*WHAT THE EXERCISE ASKS*.
Scan the entries below for "lines" and copy each line that holds it.

Dataset entries:
# # #

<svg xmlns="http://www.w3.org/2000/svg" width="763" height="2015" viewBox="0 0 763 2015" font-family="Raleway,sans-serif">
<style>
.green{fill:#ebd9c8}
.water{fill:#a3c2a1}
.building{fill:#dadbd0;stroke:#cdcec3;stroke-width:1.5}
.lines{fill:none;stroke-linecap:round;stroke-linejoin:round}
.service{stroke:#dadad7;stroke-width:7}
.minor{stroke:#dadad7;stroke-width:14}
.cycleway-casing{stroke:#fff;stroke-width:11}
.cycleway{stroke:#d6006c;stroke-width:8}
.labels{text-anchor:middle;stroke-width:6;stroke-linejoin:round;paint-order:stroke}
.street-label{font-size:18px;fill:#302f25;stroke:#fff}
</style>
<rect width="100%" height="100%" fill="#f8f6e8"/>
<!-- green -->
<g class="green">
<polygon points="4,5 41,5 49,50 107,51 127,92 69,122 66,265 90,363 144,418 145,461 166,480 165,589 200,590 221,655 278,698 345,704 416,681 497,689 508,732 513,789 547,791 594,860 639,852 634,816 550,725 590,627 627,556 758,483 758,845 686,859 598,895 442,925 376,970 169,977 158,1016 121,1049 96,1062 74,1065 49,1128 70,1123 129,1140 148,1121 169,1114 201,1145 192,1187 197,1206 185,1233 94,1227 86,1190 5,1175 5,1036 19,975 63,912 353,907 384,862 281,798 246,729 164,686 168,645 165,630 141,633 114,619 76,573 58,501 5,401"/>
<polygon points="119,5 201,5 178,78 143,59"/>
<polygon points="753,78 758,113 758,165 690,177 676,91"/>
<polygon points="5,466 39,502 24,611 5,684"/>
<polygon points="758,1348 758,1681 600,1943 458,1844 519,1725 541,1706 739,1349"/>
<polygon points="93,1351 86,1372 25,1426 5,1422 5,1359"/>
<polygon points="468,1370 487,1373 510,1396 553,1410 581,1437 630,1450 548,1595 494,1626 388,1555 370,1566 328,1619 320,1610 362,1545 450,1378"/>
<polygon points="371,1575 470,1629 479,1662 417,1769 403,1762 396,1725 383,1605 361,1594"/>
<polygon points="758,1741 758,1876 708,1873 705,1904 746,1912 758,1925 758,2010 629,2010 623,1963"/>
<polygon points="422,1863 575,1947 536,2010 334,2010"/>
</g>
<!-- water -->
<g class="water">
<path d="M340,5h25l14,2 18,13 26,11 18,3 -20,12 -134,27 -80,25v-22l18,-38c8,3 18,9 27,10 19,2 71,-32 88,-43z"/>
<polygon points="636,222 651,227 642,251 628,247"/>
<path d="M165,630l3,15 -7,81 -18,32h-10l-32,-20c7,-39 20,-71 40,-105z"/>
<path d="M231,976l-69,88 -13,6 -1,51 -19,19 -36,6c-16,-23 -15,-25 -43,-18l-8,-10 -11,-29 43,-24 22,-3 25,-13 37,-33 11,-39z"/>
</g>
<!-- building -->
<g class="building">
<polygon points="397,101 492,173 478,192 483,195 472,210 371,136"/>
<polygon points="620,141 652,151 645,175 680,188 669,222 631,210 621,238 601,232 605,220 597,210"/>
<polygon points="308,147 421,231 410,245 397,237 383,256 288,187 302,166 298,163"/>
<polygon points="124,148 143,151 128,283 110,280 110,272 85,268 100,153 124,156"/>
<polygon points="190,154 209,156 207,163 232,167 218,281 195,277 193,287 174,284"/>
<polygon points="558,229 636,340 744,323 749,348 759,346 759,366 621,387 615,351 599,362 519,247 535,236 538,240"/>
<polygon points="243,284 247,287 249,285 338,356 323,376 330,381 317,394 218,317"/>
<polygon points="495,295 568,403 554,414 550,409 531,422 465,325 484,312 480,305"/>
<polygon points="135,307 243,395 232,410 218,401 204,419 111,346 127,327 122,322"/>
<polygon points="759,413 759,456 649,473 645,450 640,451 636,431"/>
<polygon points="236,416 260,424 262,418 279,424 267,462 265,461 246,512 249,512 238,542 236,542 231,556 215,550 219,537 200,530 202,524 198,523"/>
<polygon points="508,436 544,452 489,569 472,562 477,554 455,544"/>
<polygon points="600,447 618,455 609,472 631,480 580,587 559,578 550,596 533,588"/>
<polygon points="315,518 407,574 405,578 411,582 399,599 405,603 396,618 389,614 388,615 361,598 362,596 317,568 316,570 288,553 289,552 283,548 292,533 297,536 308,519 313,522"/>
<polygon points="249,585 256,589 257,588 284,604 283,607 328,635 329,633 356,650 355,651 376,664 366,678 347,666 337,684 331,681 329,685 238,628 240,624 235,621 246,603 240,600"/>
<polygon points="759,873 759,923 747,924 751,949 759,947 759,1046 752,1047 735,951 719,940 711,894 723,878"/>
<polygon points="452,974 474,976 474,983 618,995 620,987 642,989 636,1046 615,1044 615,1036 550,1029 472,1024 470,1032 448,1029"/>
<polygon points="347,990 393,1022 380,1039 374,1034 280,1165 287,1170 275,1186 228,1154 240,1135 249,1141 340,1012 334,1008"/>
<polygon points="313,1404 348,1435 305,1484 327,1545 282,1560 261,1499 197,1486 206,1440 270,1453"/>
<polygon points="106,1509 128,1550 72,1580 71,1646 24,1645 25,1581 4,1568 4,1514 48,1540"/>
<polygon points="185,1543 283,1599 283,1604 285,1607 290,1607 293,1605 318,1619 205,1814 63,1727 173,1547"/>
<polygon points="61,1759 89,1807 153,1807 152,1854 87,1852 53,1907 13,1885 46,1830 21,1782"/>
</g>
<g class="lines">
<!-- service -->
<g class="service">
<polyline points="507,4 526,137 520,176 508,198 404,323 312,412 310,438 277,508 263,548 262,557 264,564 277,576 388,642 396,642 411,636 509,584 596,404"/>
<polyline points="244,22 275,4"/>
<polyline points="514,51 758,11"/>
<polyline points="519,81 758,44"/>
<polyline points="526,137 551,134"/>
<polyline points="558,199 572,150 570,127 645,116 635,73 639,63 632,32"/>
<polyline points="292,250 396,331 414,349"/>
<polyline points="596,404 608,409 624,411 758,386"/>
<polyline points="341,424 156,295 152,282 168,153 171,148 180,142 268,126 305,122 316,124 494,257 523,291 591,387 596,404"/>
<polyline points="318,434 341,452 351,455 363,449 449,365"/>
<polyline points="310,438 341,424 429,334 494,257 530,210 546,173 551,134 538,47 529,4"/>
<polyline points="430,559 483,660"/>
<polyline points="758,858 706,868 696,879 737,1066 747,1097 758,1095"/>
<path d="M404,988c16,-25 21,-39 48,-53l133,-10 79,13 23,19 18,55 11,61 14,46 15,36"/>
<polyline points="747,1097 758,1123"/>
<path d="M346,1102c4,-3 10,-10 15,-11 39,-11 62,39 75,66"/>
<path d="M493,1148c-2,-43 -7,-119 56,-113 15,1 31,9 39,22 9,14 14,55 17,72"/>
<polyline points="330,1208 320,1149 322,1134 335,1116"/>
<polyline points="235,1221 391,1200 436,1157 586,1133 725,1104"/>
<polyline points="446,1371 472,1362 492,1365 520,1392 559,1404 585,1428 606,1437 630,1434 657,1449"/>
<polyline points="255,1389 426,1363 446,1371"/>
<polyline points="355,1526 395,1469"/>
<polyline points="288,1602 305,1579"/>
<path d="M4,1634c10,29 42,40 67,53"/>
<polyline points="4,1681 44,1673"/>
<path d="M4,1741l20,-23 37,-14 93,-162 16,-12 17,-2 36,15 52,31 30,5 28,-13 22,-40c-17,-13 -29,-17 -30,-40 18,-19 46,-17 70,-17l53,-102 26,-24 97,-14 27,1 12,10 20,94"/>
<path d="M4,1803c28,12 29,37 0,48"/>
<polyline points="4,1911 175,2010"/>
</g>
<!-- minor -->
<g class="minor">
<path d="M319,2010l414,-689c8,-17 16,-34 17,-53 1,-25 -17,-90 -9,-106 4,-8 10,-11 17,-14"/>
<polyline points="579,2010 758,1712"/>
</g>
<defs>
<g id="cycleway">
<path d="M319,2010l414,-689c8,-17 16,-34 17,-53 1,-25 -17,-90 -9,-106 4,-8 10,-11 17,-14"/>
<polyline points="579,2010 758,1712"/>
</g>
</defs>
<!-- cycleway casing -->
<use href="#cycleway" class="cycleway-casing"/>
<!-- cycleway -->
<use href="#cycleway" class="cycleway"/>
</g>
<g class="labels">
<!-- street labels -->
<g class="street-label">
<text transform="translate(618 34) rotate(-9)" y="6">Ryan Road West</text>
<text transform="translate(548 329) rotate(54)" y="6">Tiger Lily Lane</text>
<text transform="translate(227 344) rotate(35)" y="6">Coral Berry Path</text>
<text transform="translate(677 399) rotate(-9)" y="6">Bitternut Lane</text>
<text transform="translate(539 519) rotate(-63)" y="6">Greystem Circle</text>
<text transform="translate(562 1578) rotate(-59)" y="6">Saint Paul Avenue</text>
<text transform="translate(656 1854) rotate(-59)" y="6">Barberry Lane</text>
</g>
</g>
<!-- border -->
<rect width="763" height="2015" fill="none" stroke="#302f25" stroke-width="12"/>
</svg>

# # #

*RESPONSE TO THIS TASK*.
.lines{fill:none;stroke-linecap:round;stroke-linejoin:round}
<g class="lines">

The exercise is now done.